Nein. Zwar plant die SP eine neue Initiative zur Einheitskasse. Doch momentan konzentriert man sich auf die Prämienentlastungs-Initiative. «Wir arbeiten momentan am Initiativtext, sind aber noch nicht fertig», sagt Hurni. Geplant ist, dass jeder Kanton oder mehrere kleinere Kantone je eine Kasse anbieten müssen. Spätestens bis 2025 muss der SP-Parteitag über den Initiativtext entscheiden, danach beginnt die Unterschriftensammlung. Bis das Volk also entscheiden kann, dürften noch Jahre vergehen.

Was hat es mit der aktuellen Abstimmung zu tun?

Nichts. Die Prämienentlastungs-Initiative der SP verlangt, dass die individuellen Prämienverbilligungen erhöht werden, die Mitte-Initiative will eine generelle Kostenbremse in die Verfassung schreiben.

Gibt es bereits Pilotversuche?

Noch nicht. Aber der Kanton Genf prescht vor. Im vergangenen Jahr reichte der Kanton einen Vorstoss im Bundesparlament ein, der eine Einheitskasse erlauben soll. Gleichzeitig muss der Staatsrat einen Bericht über Risiken und Chancen einer staatlichen Krankenkasse schreiben, die mit privaten Akteuren konkurriert.
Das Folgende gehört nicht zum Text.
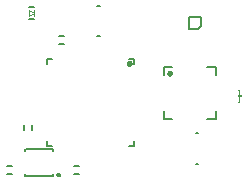
<source format=gto>
%FSTAX43Y43*%
%MOMM*%
%SFA1B1*%

%IPPOS*%
%ADD31C,0.200000*%
%ADD34C,0.250000*%
%ADD48C,0.100000*%
%ADD49C,0.125000*%
%ADD50R,0.449999X0.200000*%
%LNzooidreceiverpcb-1*%
%LPD*%
G54D31*
X00101Y0000383D02*
D01*
X00101Y000039*
X00101Y0000397*
X0010098Y0000404*
X0010097Y0000411*
X0010094Y0000418*
X0010092Y0000424*
X0010089Y000043*
X0010085Y0000436*
X0010081Y0000442*
X0010077Y0000448*
X0010072Y0000453*
X0010067Y0000458*
X0010062Y0000462*
X0010056Y0000466*
X001005Y000047*
X0010044Y0000473*
X0010038Y0000476*
X0010031Y0000479*
X0010025Y0000481*
X0010018Y0000482*
X0010011Y0000483*
X0010004Y0000483*
X0009997*
X000999Y0000483*
X0009983Y0000482*
X0009976Y0000481*
X000997Y0000479*
X0009963Y0000476*
X0009957Y0000473*
X000995Y000047*
X0009945Y0000466*
X0009939Y0000462*
X0009934Y0000458*
X0009929Y0000453*
X0009924Y0000448*
X000992Y0000442*
X0009916Y0000436*
X0009912Y000043*
X0009909Y0000424*
X0009907Y0000418*
X0009904Y0000411*
X0009903Y0000404*
X0009901Y0000397*
X0009901Y000039*
X00099Y0000383*
X0009901Y0000377*
X0009901Y000037*
X0009903Y0000363*
X0009904Y0000356*
X0009907Y0000349*
X0009909Y0000343*
X0009912Y0000337*
X0009916Y000033*
X000992Y0000325*
X0009924Y0000319*
X0009929Y0000314*
X0009934Y0000309*
X0009939Y0000305*
X0009945Y0000301*
X000995Y0000297*
X0009957Y0000294*
X0009963Y0000291*
X000997Y0000288*
X0009976Y0000286*
X0009983Y0000285*
X000999Y0000284*
X0009997Y0000284*
X0010004*
X0010011Y0000284*
X0010018Y0000285*
X0010025Y0000286*
X0010031Y0000288*
X0010038Y0000291*
X0010044Y0000294*
X001005Y0000297*
X0010056Y0000301*
X0010062Y0000305*
X0010067Y0000309*
X0010072Y0000314*
X0010077Y0000319*
X0010081Y0000325*
X0010085Y000033*
X0010089Y0000337*
X0010092Y0000343*
X0010094Y0000349*
X0010097Y0000356*
X0010098Y0000363*
X00101Y000037*
X00101Y0000377*
X00101Y0000383*
X0005649Y0001149D02*
X0006049D01*
X0005649Y0000449D02*
X0006049D01*
X0011299D02*
X0011699D01*
X0011299Y0001149D02*
X0011699D01*
X0010024Y0012124D02*
X0010424D01*
X0010024Y0011424D02*
X0010424D01*
X0007774Y0004174D02*
Y0004574D01*
X0007074Y0004174D02*
Y0004574D01*
X0021049Y0012749D02*
Y0013749D01*
X0022049*
Y0012999D02*
Y0013749D01*
X0021799Y0012749D02*
X0022049Y0012999D01*
X0021049Y0012749D02*
X0021799D01*
X0007524Y0013599D02*
X0007924D01*
X0007524Y0014599D02*
X0007924D01*
X0008999Y0009799D02*
Y0010224D01*
X0009424*
X0008999Y0002824D02*
Y0003249D01*
Y0002824D02*
X0009424D01*
X0015974D02*
X0016399D01*
Y0003249*
Y0009799D02*
Y0010224D01*
X0015974D02*
X0016399D01*
X0007199Y0000249D02*
Y0000424D01*
X0009499Y0000249D02*
Y0000424D01*
X0007199Y0000249D02*
X0009474D01*
X0007224Y0002549D02*
X0009499D01*
X0007199Y0002374D02*
Y0002549D01*
X0009499Y0002374D02*
Y0002549D01*
X0018899Y0008824D02*
Y0009524D01*
X0019599*
X0022599D02*
X0023299D01*
Y0008824D02*
Y0009524D01*
Y0005124D02*
Y0005824D01*
X0022599Y0005124D02*
X0023299D01*
X0018899D02*
Y0005824D01*
Y0005124D02*
X0019599D01*
X0013299Y0014724D02*
X0013499D01*
X0013299Y0012124D02*
X0013499D01*
X0021624Y0001299D02*
X0021824D01*
X0021624Y0003899D02*
X0021824D01*
G54D34*
X0016124Y0009824D02*
D01*
X0016124Y0009833*
X0016123Y0009842*
X0016122Y000985*
X001612Y0009859*
X0016117Y0009867*
X0016114Y0009875*
X001611Y0009883*
X0016105Y0009891*
X0016101Y0009898*
X0016095Y0009905*
X0016089Y0009911*
X0016083Y0009917*
X0016076Y0009923*
X0016069Y0009928*
X0016062Y0009933*
X0016054Y0009937*
X0016046Y000994*
X0016038Y0009943*
X001603Y0009946*
X0016021Y0009948*
X0016013Y0009949*
X0016004Y0009949*
X0015995*
X0015986Y0009949*
X0015978Y0009948*
X0015969Y0009946*
X0015961Y0009943*
X0015953Y000994*
X0015945Y0009937*
X0015937Y0009933*
X001593Y0009928*
X0015923Y0009923*
X0015916Y0009917*
X001591Y0009911*
X0015904Y0009905*
X0015898Y0009898*
X0015893Y0009891*
X0015889Y0009883*
X0015885Y0009875*
X0015882Y0009867*
X0015879Y0009859*
X0015877Y000985*
X0015876Y0009842*
X0015875Y0009833*
X0015874Y0009824*
X0015875Y0009816*
X0015876Y0009807*
X0015877Y0009798*
X0015879Y000979*
X0015882Y0009782*
X0015885Y0009774*
X0015889Y0009766*
X0015893Y0009758*
X0015898Y0009751*
X0015904Y0009744*
X001591Y0009738*
X0015916Y0009732*
X0015923Y0009726*
X001593Y0009721*
X0015937Y0009716*
X0015945Y0009712*
X0015953Y0009709*
X0015961Y0009706*
X0015969Y0009703*
X0015978Y0009701*
X0015986Y00097*
X0015995Y00097*
X0016004*
X0016013Y00097*
X0016021Y0009701*
X001603Y0009703*
X0016038Y0009706*
X0016046Y0009709*
X0016054Y0009712*
X0016062Y0009716*
X0016069Y0009721*
X0016076Y0009726*
X0016083Y0009732*
X0016089Y0009738*
X0016095Y0009744*
X0016101Y0009751*
X0016105Y0009758*
X001611Y0009766*
X0016114Y0009774*
X0016117Y0009782*
X001612Y000979*
X0016122Y0009798*
X0016123Y0009807*
X0016124Y0009816*
X0016124Y0009824*
X0019549Y0008999D02*
D01*
X0019549Y0009008*
X0019548Y0009017*
X0019547Y0009025*
X0019545Y0009034*
X0019542Y0009042*
X0019539Y000905*
X0019535Y0009058*
X001953Y0009066*
X0019526Y0009073*
X001952Y000908*
X0019514Y0009086*
X0019508Y0009092*
X0019501Y0009098*
X0019494Y0009103*
X0019487Y0009108*
X0019479Y0009112*
X0019471Y0009115*
X0019463Y0009118*
X0019455Y0009121*
X0019446Y0009123*
X0019438Y0009124*
X0019429Y0009124*
X001942*
X0019411Y0009124*
X0019403Y0009123*
X0019394Y0009121*
X0019386Y0009118*
X0019378Y0009115*
X001937Y0009112*
X0019362Y0009108*
X0019355Y0009103*
X0019348Y0009098*
X0019341Y0009092*
X0019335Y0009086*
X0019329Y000908*
X0019323Y0009073*
X0019318Y0009066*
X0019314Y0009058*
X001931Y000905*
X0019307Y0009042*
X0019304Y0009034*
X0019302Y0009025*
X0019301Y0009017*
X00193Y0009008*
X0019299Y0008999*
X00193Y0008991*
X0019301Y0008982*
X0019302Y0008973*
X0019304Y0008965*
X0019307Y0008957*
X001931Y0008949*
X0019314Y0008941*
X0019318Y0008933*
X0019323Y0008926*
X0019329Y0008919*
X0019335Y0008913*
X0019341Y0008907*
X0019348Y0008901*
X0019355Y0008896*
X0019362Y0008891*
X001937Y0008887*
X0019378Y0008884*
X0019386Y0008881*
X0019394Y0008878*
X0019403Y0008876*
X0019411Y0008875*
X001942Y0008875*
X0019429*
X0019438Y0008875*
X0019446Y0008876*
X0019455Y0008878*
X0019463Y0008881*
X0019471Y0008884*
X0019479Y0008887*
X0019487Y0008891*
X0019494Y0008896*
X0019501Y0008901*
X0019508Y0008907*
X0019514Y0008913*
X001952Y0008919*
X0019526Y0008926*
X001953Y0008933*
X0019535Y0008941*
X0019539Y0008949*
X0019542Y0008957*
X0019545Y0008965*
X0019547Y0008973*
X0019548Y0008982*
X0019549Y0008991*
X0019549Y0008999*
G54D48*
X0025224Y0007574D02*
X0025324D01*
X0025224Y0006574D02*
X0025324D01*
Y0007574*
G54D49*
X0007924Y0013849D02*
Y0014349D01*
X0007524D02*
X0007924Y0014099D01*
X0007524Y0013849D02*
Y0014349D01*
Y0013849D02*
X0007924Y0014099D01*
G54D50*
X0025399Y0007074D03*
M02*
</source>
Allerdings dürfte Genf in Bern auflaufen: Erst in der Frühjahrssession lehnte das Parlament einen Vorstoss des Kantons Waadt ab, der die Einheitskasse auf kantonaler Ebene einführen wollte.

Haben wir nicht schon mal über die Einheitskasse abgestimmt?

Doch. Viermal stimmte die Bevölkerung bereits darüber ab – nie fand die Einheitskasse eine Mehrheit. Doch waren 2007 ganze 71 Prozent dagegen, waren es 2014 noch rund 62 Prozent.